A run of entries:
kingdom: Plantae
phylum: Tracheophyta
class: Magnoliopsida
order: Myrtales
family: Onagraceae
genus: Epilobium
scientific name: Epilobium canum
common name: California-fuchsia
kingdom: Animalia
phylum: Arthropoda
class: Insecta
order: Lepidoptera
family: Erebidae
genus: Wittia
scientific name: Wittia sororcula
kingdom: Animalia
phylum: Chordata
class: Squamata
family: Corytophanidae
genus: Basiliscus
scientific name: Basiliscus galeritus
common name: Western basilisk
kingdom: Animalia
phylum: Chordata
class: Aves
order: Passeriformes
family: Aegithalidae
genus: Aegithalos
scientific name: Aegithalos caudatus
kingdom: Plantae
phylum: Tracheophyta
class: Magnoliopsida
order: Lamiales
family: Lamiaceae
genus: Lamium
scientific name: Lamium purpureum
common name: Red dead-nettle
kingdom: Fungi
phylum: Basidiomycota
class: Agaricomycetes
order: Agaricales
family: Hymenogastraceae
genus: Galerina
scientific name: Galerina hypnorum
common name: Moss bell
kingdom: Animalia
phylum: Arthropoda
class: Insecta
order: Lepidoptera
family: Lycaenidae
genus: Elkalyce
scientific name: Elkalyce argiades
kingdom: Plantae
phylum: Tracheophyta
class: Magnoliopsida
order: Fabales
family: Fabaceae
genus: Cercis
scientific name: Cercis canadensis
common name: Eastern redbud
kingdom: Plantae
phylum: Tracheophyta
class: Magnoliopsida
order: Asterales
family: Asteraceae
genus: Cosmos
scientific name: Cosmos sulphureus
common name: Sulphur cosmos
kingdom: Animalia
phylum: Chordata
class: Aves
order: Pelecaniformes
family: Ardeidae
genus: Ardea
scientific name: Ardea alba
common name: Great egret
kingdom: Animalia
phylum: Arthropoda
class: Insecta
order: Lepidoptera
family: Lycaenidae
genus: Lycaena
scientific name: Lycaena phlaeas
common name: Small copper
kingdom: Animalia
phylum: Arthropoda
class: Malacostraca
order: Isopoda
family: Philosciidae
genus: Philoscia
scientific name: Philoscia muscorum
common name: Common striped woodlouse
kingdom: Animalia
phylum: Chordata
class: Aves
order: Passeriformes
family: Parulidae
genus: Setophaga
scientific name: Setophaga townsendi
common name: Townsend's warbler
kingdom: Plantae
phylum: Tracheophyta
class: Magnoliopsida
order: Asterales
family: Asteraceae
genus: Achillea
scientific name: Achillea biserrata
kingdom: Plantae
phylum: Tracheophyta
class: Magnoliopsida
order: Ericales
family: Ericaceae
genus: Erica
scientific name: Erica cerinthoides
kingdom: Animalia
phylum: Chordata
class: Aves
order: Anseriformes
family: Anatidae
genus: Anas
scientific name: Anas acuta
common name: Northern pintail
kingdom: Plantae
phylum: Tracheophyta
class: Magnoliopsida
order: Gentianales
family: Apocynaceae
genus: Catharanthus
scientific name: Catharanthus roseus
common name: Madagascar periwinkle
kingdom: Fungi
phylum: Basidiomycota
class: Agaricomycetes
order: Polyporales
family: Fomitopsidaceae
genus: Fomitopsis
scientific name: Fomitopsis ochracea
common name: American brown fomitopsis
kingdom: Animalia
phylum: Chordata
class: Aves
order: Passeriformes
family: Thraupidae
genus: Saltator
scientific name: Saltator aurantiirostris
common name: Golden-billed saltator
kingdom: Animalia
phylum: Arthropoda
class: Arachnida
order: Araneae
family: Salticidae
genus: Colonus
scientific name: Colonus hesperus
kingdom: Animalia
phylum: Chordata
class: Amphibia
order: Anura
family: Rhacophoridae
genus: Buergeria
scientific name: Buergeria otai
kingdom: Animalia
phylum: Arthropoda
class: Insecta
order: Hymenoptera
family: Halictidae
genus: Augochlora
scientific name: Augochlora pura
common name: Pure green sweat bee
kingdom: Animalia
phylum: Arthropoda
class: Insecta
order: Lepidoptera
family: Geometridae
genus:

-- What to produce --
Reproduce every line of the entries above without changing a single character, and keep them in the same order.

-- Response below --
kingdom: Plantae
phylum: Tracheophyta
class: Magnoliopsida
order: Myrtales
family: Onagraceae
genus: Epilobium
scientific name: Epilobium canum
common name: California-fuchsia
kingdom: Animalia
phylum: Arthropoda
class: Insecta
order: Lepidoptera
family: Erebidae
genus: Wittia
scientific name: Wittia sororcula
kingdom: Animalia
phylum: Chordata
class: Squamata
family: Corytophanidae
genus: Basiliscus
scientific name: Basiliscus galeritus
common name: Western basilisk
kingdom: Animalia
phylum: Chordata
class: Aves
order: Passeriformes
family: Aegithalidae
genus: Aegithalos
scientific name: Aegithalos caudatus
kingdom: Plantae
phylum: Tracheophyta
class: Magnoliopsida
order: Lamiales
family: Lamiaceae
genus: Lamium
scientific name: Lamium purpureum
common name: Red dead-nettle
kingdom: Fungi
phylum: Basidiomycota
class: Agaricomycetes
order: Agaricales
family: Hymenogastraceae
genus: Galerina
scientific name: Galerina hypnorum
common name: Moss bell
kingdom: Animalia
phylum: Arthropoda
class: Insecta
order: Lepidoptera
family: Lycaenidae
genus: Elkalyce
scientific name: Elkalyce argiades
kingdom: Plantae
phylum: Tracheophyta
class: Magnoliopsida
order: Fabales
family: Fabaceae
genus: Cercis
scientific name: Cercis canadensis
common name: Eastern redbud
kingdom: Plantae
phylum: Tracheophyta
class: Magnoliopsida
order: Asterales
family: Asteraceae
genus: Cosmos
scientific name: Cosmos sulphureus
common name: Sulphur cosmos
kingdom: Animalia
phylum: Chordata
class: Aves
order: Pelecaniformes
family: Ardeidae
genus: Ardea
scientific name: Ardea alba
common name: Great egret
kingdom: Animalia
phylum: Arthropoda
class: Insecta
order: Lepidoptera
family: Lycaenidae
genus: Lycaena
scientific name: Lycaena phlaeas
common name: Small copper
kingdom: Animalia
phylum: Arthropoda
class: Malacostraca
order: Isopoda
family: Philosciidae
genus: Philoscia
scientific name: Philoscia muscorum
common name: Common striped woodlouse
kingdom: Animalia
phylum: Chordata
class: Aves
order: Passeriformes
family: Parulidae
genus: Setophaga
scientific name: Setophaga townsendi
common name: Townsend's warbler
kingdom: Plantae
phylum: Tracheophyta
class: Magnoliopsida
order: Asterales
family: Asteraceae
genus: Achillea
scientific name: Achillea biserrata
kingdom: Plantae
phylum: Tracheophyta
class: Magnoliopsida
order: Ericales
family: Ericaceae
genus: Erica
scientific name: Erica cerinthoides
kingdom: Animalia
phylum: Chordata
class: Aves
order: Anseriformes
family: Anatidae
genus: Anas
scientific name: Anas acuta
common name: Northern pintail
kingdom: Plantae
phylum: Tracheophyta
class: Magnoliopsida
order: Gentianales
family: Apocynaceae
genus: Catharanthus
scientific name: Catharanthus roseus
common name: Madagascar periwinkle
kingdom: Fungi
phylum: Basidiomycota
class: Agaricomycetes
order: Polyporales
family: Fomitopsidaceae
genus: Fomitopsis
scientific name: Fomitopsis ochracea
common name: American brown fomitopsis
kingdom: Animalia
phylum: Chordata
class: Aves
order: Passeriformes
family: Thraupidae
genus: Saltator
scientific name: Saltator aurantiirostris
common name: Golden-billed saltator
kingdom: Animalia
phylum: Arthropoda
class: Arachnida
order: Araneae
family: Salticidae
genus: Colonus
scientific name: Colonus hesperus
kingdom: Animalia
phylum: Chordata
class: Amphibia
order: Anura
family: Rhacophoridae
genus: Buergeria
scientific name: Buergeria otai
kingdom: Animalia
phylum: Arthropoda
class: Insecta
order: Hymenoptera
family: Halictidae
genus: Augochlora
scientific name: Augochlora pura
common name: Pure green sweat bee
kingdom: Animalia
phylum: Arthropoda
class: Insecta
order: Lepidoptera
family: Geometridae
genus:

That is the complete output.